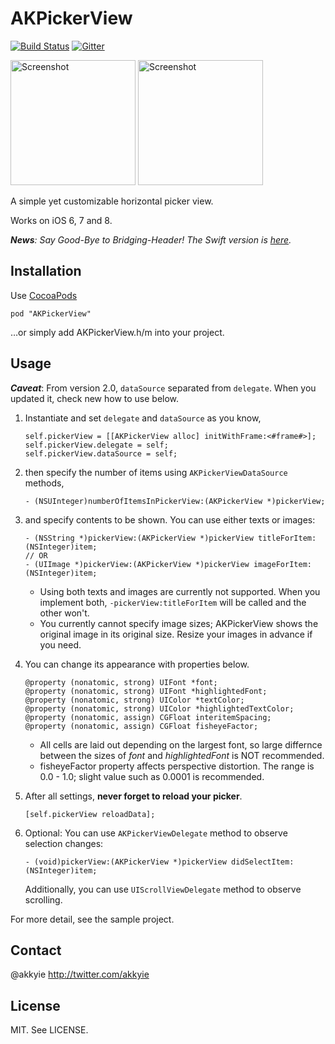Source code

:AKPickerView
============

[![Build Status](https://travis-ci.org/Akkyie/AKPickerView.svg?branch=master)](https://travis-ci.org/Akkyie/AKPickerView)
[![Gitter](https://badges.gitter.im/Join%20Chat.svg)](https://gitter.im/Akkyie/AKPickerView?utm_source=badge&utm_medium=badge&utm_campaign=pr-badge&utm_content=badge)

<img src="./Screenshot.gif" width="200" alt="Screenshot" />
<img src="./Screenshot2.gif" width="200" alt="Screenshot" />


A simple yet customizable horizontal picker view.

Works on iOS 6, 7 and 8.

*__News__: Say Good-Bye to Bridging-Header! 
The Swift version is [here](https://github.com/Akkyie/AKPickerView-Swift).*

Installation
------------

Use [CocoaPods](http://cocoapods.org)

    pod "AKPickerView"

…or simply add AKPickerView.h/m into your project.

Usage
-----

*__Caveat__*: From version 2.0, `dataSource` separated from `delegate`. When you updated it, check new how to use below.

1. Instantiate and set `delegate` and `dataSource` as you know,
	```objc
	self.pickerView = [[AKPickerView alloc] initWithFrame:<#frame#>];
	self.pickerView.delegate = self;
	self.pickerView.dataSource = self;
	```
	
1. then specify the number of items using `AKPickerViewDataSource` methods,
	```objc
	- (NSUInteger)numberOfItemsInPickerView:(AKPickerView *)pickerView;
	```
1. and specify contents to be shown. You can use either texts or images:
	```objc
	- (NSString *)pickerView:(AKPickerView *)pickerView titleForItem:(NSInteger)item;
	// OR
	- (UIImage *)pickerView:(AKPickerView *)pickerView imageForItem:(NSInteger)item;
	```
    - Using both texts and images are currently not supported. When you implement both, `-pickerView:titleForItem` will be called and the other won't. 
    - You currently cannot specify image sizes; AKPickerView shows the original image in its original size. Resize your images in advance if you need.

1. You can change its appearance with properties below.
	```objc
	@property (nonatomic, strong) UIFont *font;
	@property (nonatomic, strong) UIFont *highlightedFont;
	@property (nonatomic, strong) UIColor *textColor;
	@property (nonatomic, strong) UIColor *highlightedTextColor;
	@property (nonatomic, assign) CGFloat interitemSpacing;
	@property (nonatomic, assign) CGFloat fisheyeFactor;
	```
    - All cells are laid out depending on the largest font, so large differnce between the sizes of *font* and *highlightedFont* is NOT recommended.  
    - fisheyeFactor property affects perspective distortion. The range is 0.0 - 1.0; slight value such as 0.0001 is recommended.

1. After all settings, **never forget to reload your picker**.
	```objc
	[self.pickerView reloadData];
	```
1. Optional: You can use `AKPickerViewDelegate` method to observe selection changes:
	
	```objc
	- (void)pickerView:(AKPickerView *)pickerView didSelectItem:(NSInteger)item;
	```
	Additionally, you can use `UIScrollViewDelegate` method to observe scrolling.
    
For more detail, see the sample project.

Contact
-------

@akkyie http://twitter.com/akkyie

License
-------
MIT. See LICENSE.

- [Assigned task] Which lines in the data above hold the string "recommended"? Show each one.

- [Exercise solution]
    - All cells are laid out depending on the largest font, so large differnce between the sizes of *font* and *highlightedFont* is NOT recommended.  
    - fisheyeFactor property affects perspective distortion. The range is 0.0 - 1.0; slight value such as 0.0001 is recommended.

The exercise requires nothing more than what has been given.